Neue Stasi-Vorwürfe gegen Gysi

■ Akten sollen belegen, daß der PDS-Chef Gespräche mit Rudolf Bahro der Stasi weitergereicht hat

Berlin (taz) — Das ARD-Fernsehmagazin Kontraste hat seine Stasi- Vorwürfe gegen den PDS-Parteichef Gregor Gysi untermauert. Gysi hat wiederholt bestritten, unter dem Decknamen „IM Notar“ für den Staatssicherheitsdienst gearbeitet zu haben — wie Brandenburgs Ministerpräsident Stolpe oder der Rektor der Berliner Humboldt-Universität Heinrich Fink behauptet er, daß die im Zusammenhang mit seiner Person aufgetauchten belastenden Akten ohne sein Wissen und nur aufgrund von Überwachungsmaßnahmen oder in seiner Umgebung plazierter Informanten zustande gekommen sein können. Kontraste dokumentierte gestern Auszüge aus neuen Dokumenten. In ihnen ist nach Angaben des SFB über Gysi vermerkt, daß er über Aussprachen mit seinem Mandanten Rudolf Bahro in der Haftanstalt Bautzen „berichtete“ und Gesprächsinhalte „im Extrakt auf Tonband sprach“.

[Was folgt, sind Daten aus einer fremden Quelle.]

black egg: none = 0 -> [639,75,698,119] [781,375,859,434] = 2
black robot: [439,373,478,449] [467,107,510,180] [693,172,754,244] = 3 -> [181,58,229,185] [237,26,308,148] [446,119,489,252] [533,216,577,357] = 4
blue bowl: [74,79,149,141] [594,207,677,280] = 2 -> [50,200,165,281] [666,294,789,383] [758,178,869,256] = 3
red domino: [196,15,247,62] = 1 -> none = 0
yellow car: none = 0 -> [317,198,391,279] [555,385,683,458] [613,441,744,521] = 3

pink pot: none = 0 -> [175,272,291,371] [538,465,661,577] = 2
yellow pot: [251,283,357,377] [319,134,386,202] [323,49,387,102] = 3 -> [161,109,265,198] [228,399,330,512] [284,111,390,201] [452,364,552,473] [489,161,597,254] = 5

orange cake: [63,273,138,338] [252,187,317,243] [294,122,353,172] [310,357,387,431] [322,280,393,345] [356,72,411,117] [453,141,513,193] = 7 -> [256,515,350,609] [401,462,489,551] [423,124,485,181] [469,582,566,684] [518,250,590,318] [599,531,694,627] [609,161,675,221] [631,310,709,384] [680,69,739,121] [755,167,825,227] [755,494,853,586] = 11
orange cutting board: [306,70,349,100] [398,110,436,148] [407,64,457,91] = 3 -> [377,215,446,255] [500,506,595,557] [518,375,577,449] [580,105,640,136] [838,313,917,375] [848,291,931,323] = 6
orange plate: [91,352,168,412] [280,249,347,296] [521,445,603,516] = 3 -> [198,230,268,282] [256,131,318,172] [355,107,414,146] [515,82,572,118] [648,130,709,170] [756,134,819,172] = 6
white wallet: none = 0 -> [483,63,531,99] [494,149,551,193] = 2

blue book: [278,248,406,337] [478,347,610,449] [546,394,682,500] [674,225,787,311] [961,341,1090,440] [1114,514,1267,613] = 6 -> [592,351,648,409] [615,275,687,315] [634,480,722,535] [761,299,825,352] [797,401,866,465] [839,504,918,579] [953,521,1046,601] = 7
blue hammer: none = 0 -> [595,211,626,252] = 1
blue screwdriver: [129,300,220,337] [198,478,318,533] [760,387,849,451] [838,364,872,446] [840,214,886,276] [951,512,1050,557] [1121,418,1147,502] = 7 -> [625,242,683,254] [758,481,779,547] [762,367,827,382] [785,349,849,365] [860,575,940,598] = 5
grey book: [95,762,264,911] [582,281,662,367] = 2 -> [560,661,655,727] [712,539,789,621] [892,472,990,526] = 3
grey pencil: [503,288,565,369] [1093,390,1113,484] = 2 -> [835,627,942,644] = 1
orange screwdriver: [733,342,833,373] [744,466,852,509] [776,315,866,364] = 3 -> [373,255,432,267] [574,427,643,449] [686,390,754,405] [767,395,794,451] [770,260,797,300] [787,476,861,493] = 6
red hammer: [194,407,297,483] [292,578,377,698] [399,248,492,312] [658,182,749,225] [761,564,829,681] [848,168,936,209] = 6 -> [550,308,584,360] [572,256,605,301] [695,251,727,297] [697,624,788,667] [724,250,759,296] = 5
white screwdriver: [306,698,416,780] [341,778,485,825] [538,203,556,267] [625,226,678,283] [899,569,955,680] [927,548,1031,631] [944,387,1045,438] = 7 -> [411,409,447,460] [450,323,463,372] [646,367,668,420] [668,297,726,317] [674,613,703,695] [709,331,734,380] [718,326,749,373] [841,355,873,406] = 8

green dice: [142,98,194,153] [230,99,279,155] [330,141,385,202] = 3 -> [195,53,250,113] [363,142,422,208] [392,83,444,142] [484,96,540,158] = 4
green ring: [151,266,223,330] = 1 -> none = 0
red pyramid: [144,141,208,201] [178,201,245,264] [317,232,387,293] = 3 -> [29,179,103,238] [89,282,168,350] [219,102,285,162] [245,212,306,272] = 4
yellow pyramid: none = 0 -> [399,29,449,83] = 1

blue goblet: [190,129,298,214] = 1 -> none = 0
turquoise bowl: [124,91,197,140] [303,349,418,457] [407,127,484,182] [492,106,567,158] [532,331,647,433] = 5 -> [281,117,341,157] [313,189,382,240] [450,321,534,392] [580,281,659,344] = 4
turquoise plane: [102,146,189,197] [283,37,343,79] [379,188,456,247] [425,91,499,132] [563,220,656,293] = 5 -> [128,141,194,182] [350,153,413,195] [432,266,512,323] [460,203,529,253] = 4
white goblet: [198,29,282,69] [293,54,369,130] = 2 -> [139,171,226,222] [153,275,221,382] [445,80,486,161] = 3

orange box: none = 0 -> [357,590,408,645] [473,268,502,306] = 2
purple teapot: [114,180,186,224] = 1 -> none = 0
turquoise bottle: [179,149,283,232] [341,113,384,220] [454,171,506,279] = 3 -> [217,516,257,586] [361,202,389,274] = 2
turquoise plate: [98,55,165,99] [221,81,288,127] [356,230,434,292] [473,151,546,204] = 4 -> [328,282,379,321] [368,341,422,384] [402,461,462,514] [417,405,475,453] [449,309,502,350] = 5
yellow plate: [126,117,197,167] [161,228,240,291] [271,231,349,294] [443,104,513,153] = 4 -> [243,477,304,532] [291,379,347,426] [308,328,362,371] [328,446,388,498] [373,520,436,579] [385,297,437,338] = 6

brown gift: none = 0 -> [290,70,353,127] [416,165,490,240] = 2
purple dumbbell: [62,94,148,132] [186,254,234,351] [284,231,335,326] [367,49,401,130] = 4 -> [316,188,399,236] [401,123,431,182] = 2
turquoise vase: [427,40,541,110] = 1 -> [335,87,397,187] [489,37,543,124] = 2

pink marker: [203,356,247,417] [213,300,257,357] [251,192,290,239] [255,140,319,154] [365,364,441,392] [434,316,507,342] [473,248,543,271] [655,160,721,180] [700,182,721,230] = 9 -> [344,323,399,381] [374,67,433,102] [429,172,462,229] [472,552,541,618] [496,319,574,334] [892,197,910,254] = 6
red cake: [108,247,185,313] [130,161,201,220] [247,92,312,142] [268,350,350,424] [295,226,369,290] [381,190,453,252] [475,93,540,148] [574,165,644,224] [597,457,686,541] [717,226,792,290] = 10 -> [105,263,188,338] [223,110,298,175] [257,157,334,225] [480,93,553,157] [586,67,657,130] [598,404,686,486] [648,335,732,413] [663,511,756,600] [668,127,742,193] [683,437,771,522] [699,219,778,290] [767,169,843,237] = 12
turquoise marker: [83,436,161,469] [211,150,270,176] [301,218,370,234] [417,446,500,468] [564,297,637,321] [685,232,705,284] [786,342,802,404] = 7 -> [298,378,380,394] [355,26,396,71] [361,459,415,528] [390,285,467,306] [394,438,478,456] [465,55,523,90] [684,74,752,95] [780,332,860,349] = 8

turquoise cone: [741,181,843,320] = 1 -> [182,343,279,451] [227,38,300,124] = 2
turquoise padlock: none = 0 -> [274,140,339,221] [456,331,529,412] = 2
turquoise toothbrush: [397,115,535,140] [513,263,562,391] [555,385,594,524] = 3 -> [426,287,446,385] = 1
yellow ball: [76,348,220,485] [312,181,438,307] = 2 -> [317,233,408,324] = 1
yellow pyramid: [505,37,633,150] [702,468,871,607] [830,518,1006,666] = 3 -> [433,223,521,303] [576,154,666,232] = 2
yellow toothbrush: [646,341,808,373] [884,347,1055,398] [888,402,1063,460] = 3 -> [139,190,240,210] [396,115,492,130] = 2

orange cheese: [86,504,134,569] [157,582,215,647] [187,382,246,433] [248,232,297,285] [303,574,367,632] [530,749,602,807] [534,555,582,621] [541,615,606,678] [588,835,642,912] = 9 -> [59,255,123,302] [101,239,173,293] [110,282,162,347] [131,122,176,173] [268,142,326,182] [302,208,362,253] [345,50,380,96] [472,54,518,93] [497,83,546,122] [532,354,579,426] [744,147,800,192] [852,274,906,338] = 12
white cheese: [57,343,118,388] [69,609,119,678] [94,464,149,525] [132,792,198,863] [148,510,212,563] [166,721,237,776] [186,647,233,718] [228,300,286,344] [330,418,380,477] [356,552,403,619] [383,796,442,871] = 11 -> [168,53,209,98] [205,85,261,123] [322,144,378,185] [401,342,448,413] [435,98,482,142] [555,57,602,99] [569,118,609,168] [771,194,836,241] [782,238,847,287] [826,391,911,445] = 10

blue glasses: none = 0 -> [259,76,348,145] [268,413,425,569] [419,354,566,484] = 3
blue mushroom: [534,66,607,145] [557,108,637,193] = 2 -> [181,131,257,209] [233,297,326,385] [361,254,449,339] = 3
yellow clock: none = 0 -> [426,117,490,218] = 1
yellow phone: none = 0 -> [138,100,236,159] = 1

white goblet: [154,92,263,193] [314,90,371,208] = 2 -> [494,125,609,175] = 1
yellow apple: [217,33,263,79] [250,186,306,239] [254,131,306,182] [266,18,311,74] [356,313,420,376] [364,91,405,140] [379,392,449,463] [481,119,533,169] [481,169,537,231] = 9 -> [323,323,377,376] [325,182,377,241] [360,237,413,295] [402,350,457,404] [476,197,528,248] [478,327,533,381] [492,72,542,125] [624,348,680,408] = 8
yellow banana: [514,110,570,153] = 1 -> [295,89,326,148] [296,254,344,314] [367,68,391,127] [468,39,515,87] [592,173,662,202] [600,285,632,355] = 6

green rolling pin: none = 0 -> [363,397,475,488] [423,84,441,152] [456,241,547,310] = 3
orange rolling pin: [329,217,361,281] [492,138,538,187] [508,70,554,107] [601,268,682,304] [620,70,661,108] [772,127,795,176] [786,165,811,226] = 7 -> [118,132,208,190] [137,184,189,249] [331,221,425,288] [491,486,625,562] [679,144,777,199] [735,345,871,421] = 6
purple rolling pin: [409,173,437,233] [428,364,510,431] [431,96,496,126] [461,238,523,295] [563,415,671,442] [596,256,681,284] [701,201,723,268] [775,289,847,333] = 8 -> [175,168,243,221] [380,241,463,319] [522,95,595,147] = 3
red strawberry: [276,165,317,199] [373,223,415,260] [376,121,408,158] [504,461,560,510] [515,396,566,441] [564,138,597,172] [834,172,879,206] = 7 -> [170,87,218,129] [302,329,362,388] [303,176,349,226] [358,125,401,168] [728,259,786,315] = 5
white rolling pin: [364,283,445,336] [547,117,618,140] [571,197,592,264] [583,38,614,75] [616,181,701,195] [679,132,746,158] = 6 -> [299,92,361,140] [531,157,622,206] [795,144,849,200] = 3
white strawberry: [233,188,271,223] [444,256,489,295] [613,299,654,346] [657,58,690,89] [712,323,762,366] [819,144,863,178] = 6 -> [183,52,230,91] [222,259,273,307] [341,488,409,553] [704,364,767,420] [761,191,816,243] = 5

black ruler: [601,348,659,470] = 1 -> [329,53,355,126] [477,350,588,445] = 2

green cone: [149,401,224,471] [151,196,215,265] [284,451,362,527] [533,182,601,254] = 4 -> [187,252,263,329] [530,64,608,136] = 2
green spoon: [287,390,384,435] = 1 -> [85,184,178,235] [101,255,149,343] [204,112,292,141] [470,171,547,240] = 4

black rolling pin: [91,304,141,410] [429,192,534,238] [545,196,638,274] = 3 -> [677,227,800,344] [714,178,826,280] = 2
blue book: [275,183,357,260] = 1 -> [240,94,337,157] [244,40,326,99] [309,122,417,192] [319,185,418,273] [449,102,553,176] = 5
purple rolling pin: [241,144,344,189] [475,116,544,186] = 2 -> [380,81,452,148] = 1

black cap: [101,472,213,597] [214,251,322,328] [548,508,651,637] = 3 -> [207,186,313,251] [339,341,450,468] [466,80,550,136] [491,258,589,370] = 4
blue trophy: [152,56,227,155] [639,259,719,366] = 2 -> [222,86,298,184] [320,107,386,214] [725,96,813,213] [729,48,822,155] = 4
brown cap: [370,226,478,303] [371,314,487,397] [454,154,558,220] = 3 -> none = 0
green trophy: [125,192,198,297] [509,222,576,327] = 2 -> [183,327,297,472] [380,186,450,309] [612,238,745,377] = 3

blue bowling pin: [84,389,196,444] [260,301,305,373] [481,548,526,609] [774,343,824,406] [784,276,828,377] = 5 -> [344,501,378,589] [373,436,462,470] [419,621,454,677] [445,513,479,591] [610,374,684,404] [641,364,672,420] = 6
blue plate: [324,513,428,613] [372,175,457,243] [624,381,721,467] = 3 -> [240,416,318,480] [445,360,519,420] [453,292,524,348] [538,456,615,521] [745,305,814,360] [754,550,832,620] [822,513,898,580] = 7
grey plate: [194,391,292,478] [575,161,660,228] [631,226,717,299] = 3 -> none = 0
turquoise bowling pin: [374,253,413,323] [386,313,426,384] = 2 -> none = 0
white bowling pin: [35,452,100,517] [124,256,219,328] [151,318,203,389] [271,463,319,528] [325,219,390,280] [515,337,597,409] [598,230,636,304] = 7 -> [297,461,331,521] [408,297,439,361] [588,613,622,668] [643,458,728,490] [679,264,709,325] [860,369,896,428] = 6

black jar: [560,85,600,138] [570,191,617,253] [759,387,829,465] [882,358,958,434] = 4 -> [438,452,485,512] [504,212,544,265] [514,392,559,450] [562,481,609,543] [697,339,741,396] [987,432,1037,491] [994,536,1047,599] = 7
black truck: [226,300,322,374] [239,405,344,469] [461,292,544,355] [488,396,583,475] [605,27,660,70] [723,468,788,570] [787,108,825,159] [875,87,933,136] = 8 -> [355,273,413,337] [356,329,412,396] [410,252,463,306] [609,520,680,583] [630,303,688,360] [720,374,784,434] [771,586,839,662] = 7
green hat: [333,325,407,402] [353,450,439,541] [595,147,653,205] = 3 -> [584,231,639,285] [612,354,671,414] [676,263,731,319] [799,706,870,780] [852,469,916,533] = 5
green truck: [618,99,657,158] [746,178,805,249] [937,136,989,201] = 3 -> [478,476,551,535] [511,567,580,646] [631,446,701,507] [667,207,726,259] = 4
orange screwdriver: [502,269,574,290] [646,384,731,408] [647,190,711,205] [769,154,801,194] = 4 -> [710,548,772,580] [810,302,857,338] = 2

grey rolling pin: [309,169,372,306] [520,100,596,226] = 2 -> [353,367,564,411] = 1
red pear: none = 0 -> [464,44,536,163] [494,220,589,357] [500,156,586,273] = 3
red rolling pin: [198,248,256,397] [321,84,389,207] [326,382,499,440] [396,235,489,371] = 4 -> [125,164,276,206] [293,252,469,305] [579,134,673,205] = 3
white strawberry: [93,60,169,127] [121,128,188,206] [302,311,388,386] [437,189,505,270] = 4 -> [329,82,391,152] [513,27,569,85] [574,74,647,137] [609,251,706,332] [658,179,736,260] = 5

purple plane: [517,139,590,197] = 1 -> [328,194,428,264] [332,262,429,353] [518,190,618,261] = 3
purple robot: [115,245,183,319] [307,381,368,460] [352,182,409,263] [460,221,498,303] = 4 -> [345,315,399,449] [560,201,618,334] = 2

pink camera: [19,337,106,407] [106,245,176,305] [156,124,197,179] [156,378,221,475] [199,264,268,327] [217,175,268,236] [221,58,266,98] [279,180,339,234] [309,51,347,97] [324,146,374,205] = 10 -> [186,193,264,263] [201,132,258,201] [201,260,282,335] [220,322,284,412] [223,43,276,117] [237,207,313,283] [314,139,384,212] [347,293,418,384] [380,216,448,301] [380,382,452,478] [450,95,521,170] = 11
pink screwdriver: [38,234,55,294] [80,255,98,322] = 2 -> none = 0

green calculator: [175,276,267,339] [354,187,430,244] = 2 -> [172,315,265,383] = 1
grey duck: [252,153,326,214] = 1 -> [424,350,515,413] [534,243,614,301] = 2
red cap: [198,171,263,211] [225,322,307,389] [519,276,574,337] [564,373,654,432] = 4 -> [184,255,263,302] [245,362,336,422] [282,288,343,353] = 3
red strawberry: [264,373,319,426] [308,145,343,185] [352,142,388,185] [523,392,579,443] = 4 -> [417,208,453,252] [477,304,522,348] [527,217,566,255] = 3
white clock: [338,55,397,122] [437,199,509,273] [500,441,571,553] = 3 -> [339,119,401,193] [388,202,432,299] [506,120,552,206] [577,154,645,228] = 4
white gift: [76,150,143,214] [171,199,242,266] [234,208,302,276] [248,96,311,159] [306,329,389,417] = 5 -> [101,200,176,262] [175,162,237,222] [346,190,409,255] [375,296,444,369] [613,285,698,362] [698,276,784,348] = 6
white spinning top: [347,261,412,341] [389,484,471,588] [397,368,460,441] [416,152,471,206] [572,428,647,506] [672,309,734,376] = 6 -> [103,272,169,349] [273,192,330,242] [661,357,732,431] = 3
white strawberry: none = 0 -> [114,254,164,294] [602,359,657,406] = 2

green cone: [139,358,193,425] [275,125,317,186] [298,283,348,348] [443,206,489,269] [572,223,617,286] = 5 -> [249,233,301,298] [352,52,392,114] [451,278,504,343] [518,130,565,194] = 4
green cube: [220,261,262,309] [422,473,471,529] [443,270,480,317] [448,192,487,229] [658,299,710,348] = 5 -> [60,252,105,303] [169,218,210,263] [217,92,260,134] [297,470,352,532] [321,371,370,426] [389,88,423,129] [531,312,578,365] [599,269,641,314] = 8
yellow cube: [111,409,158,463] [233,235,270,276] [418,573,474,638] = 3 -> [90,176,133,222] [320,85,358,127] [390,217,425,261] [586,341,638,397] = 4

Die Tonbandabschriften schilderten Details auch von einem Gespräch unter vier Augen zwischen Gysi und Bahro aus der persönlichen Sicht Gysis. Die Dokumente sollen Informationen enhalten, die Bahro, aus Furcht abgehört zu werden, seinem Anwalt auf dessen Papiere aufgeschrieben habe. Aus den Akten gehe hervor, „daß Gregor Gysi außer über Bahro auch über andere Personen berichtet habe, woraufhin beschlossen wurde, Maßnahmen gegen sie einzuleiten“. Nach Angaben des SFB erklärte Gysi, in keinem einzigen Fall Details über diese Gespräche weitergegeben zu haben.

Eine Mehrheit der Bürger ist nach einer am Montag vom Norddeutschen Rundfunk veröffentlichten Infas-Umfrage dafür, einen Schlußstrich unter die DDR-Vergangenheit zu ziehen. 54 Prozent der Befragten im Osten und 52 Prozent im Westen sprachen sich dagegen aus, weiter menschliche Schicksale und politische Karrieren von den Stasi-Akten abhängig zu machen. Eine Mehrheit ist außerdem dafür, daß der brandenburgische Ministerpräsident Manfred Stolpe trotz seiner Kontakte zum Staatssicherheitsdienst im Amt bleibt.

Von den ehemaligen DDR-Bürgern meinten 61 Prozent, daß abgesehen von schweren Verbrechen ein Schlußstrich unter die DDR-Vergangenheit gezogen werden sollte. In den alten Bundesländern waren 53 Prozent dieser Ansicht. Nur 18 Prozent der Bundesbürger bewerteten die Stasi-Akten als unverfälschte Dokumente. Zweifel an ihrer Aussagekraft hegen nach der Umfrage dagegen 70 Prozent der West- und 61 Prozent der Ostdeutschen.